About Making Marx
" The quality of any piece of art is said to be decided before the pen or brush has been lifted, for it lies within each person, and the art that is produced is only as good as the spirit of the artist at the time it was made ".
Andrew Juniper 'Wabi Sabi :
The Japanese Art of Impermanence'.
is about transformation, liberation and joyful expression.
My background has not always been in Ceramics. For the past 15 years I have trained and worked as a psychotherapist and mindfulness teacher and this has undoubtedly shaped my interest in the relationships we form, with people and objects.
My aim then is to make pieces that beckon : get close, touch, relate. It is therefore just as important to me that a piece feels as pleasing to hold as it is to look at. This fascination with relatedness also extends to exploring the relationship between pieces, so I will sometimes make pairs, trio's or even families of work.

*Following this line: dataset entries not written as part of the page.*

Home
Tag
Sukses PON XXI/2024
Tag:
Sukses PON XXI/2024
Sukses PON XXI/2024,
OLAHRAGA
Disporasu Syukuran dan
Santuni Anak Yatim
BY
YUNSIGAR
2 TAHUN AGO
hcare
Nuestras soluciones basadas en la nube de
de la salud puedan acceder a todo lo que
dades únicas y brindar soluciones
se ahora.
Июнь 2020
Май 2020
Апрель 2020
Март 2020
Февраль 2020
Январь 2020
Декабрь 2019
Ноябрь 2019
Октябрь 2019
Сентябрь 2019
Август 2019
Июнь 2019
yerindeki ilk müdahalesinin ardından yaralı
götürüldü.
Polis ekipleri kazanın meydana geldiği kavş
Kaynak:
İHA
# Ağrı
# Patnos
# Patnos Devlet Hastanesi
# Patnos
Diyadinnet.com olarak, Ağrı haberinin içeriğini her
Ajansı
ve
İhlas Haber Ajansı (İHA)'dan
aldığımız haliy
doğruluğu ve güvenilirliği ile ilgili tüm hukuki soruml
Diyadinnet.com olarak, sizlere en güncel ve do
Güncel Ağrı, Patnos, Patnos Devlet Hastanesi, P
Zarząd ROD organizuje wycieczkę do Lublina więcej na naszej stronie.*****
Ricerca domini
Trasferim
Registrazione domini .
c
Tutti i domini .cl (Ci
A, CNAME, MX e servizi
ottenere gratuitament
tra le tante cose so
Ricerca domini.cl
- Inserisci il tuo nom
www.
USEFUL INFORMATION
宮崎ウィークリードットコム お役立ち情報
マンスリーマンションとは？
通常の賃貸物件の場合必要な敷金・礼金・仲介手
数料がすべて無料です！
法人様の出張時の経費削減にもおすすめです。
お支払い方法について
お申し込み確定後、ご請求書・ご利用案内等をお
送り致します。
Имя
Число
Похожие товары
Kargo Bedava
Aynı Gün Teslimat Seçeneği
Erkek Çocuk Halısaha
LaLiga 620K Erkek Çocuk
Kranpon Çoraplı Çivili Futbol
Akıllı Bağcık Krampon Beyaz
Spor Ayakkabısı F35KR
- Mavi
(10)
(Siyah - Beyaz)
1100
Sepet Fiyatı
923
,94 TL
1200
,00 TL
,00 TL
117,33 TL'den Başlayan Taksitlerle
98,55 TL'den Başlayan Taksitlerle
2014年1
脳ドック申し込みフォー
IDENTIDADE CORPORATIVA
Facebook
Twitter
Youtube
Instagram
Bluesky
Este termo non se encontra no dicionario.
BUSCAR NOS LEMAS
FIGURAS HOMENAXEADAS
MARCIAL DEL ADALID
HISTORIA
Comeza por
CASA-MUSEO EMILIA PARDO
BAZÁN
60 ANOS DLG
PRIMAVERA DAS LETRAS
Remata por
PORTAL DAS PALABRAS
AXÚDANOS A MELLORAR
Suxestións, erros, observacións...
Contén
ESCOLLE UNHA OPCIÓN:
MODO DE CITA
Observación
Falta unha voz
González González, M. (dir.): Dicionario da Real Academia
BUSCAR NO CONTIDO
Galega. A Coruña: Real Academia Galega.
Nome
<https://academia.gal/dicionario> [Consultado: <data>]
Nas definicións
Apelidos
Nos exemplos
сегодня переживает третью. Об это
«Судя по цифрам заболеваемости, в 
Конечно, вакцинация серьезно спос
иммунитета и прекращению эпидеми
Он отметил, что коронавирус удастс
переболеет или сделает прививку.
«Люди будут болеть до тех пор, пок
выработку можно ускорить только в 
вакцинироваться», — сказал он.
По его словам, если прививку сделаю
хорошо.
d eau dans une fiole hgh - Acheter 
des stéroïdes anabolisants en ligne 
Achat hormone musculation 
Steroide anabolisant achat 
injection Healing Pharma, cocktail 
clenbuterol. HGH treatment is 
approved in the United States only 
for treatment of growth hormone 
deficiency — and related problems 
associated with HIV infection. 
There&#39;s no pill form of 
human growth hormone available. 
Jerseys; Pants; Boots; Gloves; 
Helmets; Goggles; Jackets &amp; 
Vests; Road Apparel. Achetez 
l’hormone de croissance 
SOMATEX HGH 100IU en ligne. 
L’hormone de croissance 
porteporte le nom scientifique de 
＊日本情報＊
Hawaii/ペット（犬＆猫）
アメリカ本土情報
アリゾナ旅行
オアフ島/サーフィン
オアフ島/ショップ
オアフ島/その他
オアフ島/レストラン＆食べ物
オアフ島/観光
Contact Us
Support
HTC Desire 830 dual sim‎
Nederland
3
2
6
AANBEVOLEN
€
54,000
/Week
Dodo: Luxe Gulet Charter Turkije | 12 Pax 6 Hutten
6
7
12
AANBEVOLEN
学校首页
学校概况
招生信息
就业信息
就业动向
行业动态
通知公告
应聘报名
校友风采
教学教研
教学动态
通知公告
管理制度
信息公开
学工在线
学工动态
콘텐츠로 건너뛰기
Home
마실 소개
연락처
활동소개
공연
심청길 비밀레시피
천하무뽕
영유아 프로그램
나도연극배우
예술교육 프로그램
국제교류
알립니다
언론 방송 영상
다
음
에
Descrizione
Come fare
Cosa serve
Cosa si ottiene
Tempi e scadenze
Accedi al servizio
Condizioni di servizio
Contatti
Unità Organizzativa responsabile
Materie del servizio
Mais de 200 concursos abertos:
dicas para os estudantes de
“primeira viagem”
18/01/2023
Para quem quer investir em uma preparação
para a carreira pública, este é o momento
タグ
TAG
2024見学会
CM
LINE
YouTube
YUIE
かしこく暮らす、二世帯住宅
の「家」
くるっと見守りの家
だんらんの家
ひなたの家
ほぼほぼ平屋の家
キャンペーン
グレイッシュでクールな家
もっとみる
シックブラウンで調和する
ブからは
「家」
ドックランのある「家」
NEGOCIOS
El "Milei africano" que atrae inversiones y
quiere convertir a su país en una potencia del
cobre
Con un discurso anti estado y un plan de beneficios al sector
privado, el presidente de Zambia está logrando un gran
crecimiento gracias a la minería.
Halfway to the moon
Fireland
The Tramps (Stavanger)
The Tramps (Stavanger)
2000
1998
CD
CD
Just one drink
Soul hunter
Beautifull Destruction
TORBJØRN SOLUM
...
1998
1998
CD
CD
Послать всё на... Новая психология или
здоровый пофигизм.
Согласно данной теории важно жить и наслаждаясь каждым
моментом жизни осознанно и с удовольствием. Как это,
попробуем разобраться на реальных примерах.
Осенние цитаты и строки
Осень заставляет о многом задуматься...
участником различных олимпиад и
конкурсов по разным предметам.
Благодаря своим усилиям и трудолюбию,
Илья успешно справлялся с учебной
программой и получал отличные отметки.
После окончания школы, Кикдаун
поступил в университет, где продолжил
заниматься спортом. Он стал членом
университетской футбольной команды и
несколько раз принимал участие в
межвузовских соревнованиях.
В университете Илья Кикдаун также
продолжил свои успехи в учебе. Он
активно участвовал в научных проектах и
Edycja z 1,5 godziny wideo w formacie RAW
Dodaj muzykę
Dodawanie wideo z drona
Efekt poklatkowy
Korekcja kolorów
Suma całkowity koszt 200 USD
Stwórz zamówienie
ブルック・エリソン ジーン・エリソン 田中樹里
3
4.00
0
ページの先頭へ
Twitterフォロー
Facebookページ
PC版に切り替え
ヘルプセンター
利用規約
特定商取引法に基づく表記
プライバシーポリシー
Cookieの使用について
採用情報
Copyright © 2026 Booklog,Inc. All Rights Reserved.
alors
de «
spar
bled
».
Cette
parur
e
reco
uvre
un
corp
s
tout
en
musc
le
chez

It is perhaps also this background that enhances my sense of appreciation for the therapeutic nature, and transformative potential of working with clay. I see this not only in its most literal sense of taking a piece of clay and transforming it into a thing of beauty but also in the way that it can transform our inner landscapes.
For me working with clay is an incredibly grounding experience allowing me to drop into a space which is more mindful and present. It is here in these magical, spacious moments that I feel I both lose and find myself.
For my work, I tend to use a variety of clays, at times favouring the smooth, pure coolness of porcelain and at others choosing something that has a more textural quality. Some of my work is thrown on the wheel whilst some is hand built using techniques such as coiling, pinching, and sculpting. Whichever method or clay I use depends largely on the piece and of course my mood at the time of making.
Much of my work is fired outside in a raku kiln which allows an element of uncertainty into the work. For me there is something truly liberating in setting the conditions and then handing control over to the elements. One has to be philosophical about this way of working as the results are often unpredictable but this brings with it not only the sense of delight when it works but also the potential to learn something about the work and ourselves when it doesn't.
For my work that is glazed and fired solely in an electric kiln I still favour the quietness of matte slips and glazes, simple lines, and minimal decoration. Therefore, whichever route my work takes it is always with the endeavour to make pieces that invite a sense of quiet contemplation and gentle appreciation.